Noi cristiani: migranti e pellegrini per natura

L’EDITORIALE
La storia della Bibbia è una storia di spostamenti e migrazioni, comincia con Abramo che lascia la sua terra per una terra sconosciuta, Giacobbe che fugge e poi torna, l’esilio babilonese di Israele, Tobia che viaggia durante tutto il racconto, Gesù che nasce “fuori sede” e poi deve fuggire in Egitto

Siamo pellegrini e migranti. Più volte ho pensato che questa fosse l’essenza della vita cristiana. Pellegrini perché in viaggio verso l’eternità, migranti perché il pellegrino si sposta, non ha dimora, vive dell’essenziale e si affida a chi incontra. Quest’estate ho accompagnato un gruppo di giovani dei percorsi di Animazione del Pime in pellegrinaggio a piedi verso Roma a incontrare il Papa. Un’esperienza affascinante vedere come il camminare spesso in silenzio, accompagnati da un brano di Scrittura e da una buona meditazione, potesse muovere gli animi di questi giovani. Camminare  8-10 ore al giorno anche chiacchierando di sé, della propria vita, delle proprie aspettative ha fatto partire cammini interiori che non si sono fermati a Roma ma porteranno questi ragazzi molto lontano, sull’onda dello Spirito che fa respirare e conduce verso orizzonti mai sperati o immaginati. Sono poche le cose che servono al pellegrino: scarpe comode, zaino leggero, cibo semplice, acqua, un luogo dove buttare il materassino. E poi compagnia: di Dio, degli altri pellegrini che camminano con lui e passo dopo passo diventano amici veri, di una guida che indica la strada e, soprattutto, di qualcuno che lo accolga la sera quando arriva stanco alla tappa del giorno.
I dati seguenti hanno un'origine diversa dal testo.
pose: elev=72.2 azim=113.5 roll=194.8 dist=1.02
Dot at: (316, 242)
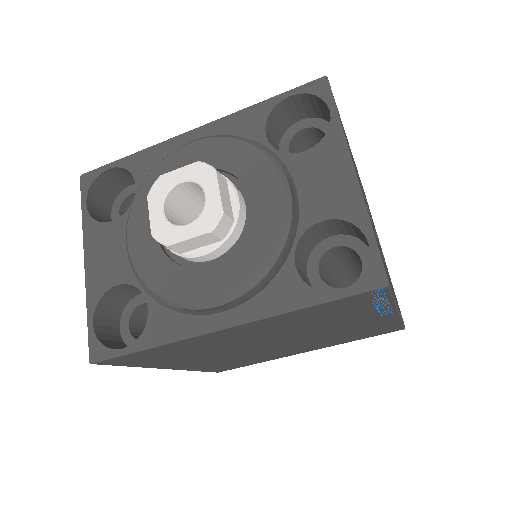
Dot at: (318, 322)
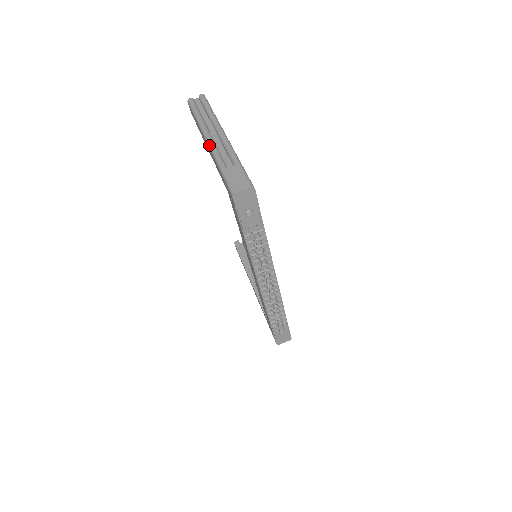
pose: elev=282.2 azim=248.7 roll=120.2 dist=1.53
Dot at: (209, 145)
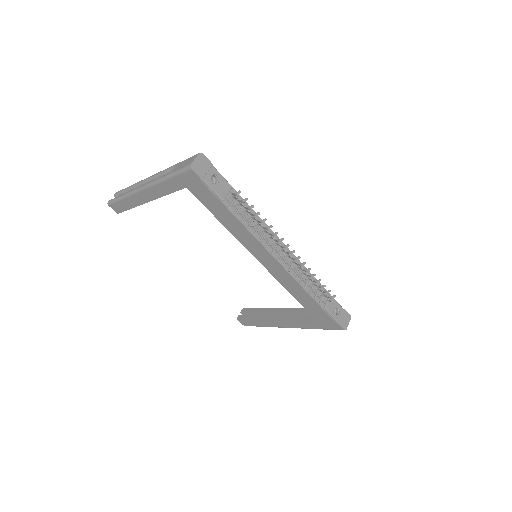
Dot at: (146, 186)
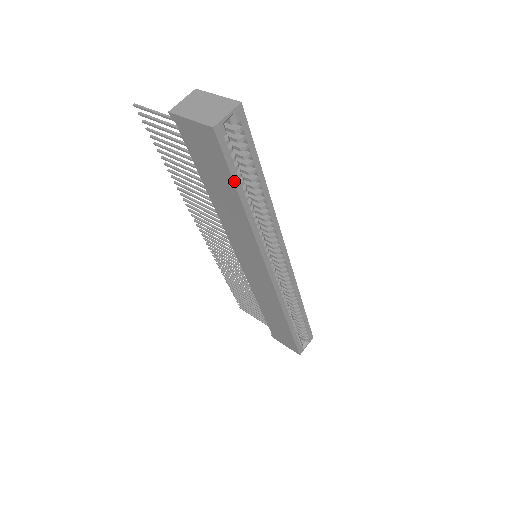
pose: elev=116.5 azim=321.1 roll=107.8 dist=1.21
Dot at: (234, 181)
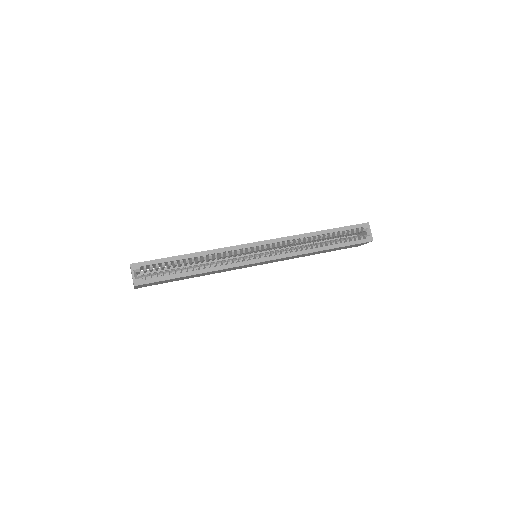
Dot at: (172, 278)
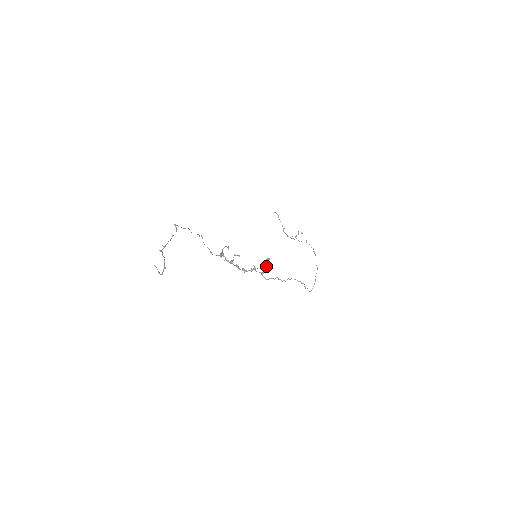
La storia della Bibbia è una storia di spostamenti e migrazioni, comincia con Abramo che lascia la sua terra per una terra sconosciuta, Giacobbe che fugge e poi torna, l’esilio babilonese di Israele, Tobia che viaggia durante tutto il racconto, Gesù che nasce “fuori sede” e poi deve fuggire in Egitto. Una storia di pellegrini e migranti che trovano la Salvezza dentro le cose semplici che descrivevo sopra. Ecco perché noi siamo pellegrini e migranti, perché davvero chi si ferma è perduto. Durante il pellegrinaggio chiedevamo acqua alle case che incontravamo lungo la strada: solo una volta una signora ce l’ha rifiutata cortesemente. L’acqua noi l’abbiamo trovata poco dopo, ma ci è dispiaciuto per lei: «Perché tanta chiusura?», abbiamo pensato, e qualche preghiera silenziosa per lei è salita dal cuore di qualcuno di noi. Se il cristiano è missionario, quindi migrante e pellegrino per natura, come può non guardare in faccia chi bussa alla sua porta?

Il cardinale Dieudonné Nzapalainga, arcivescovo di Bangui – che è stato nostro ospite al Centro Pime di Milano -, al Sinodo sui giovani ha avuto parole precise sul tema scottante dei migranti: «Le migrazioni non esistono da ora, c’erano già ai tempi di Abramo. Ma ora per molti, alle spalle, c’è una scelta di sopravvivenza. Nei nostri Paesi molti giovani si chiedono: “Se resto muoio, se parto muoio, cosa scelgo?”. Spesso si tratta di un salto nel nulla» (Vatican Insider).

Al di là di ogni visione romantica e semplicistica, la realtà è che questi volti ci interrogano profondamente come cristiani, e quindi come missionari, pellegrini e migranti. Quando quella signora ci ha rifiutato l’acqua ho ingenuamente pensato: forse non è cristiana, o va in chiesa solo per abitudine. Non vorrei mai che uno dei giovani di cui parla il card. Nzapalainga potesse pensare lo stesso di me.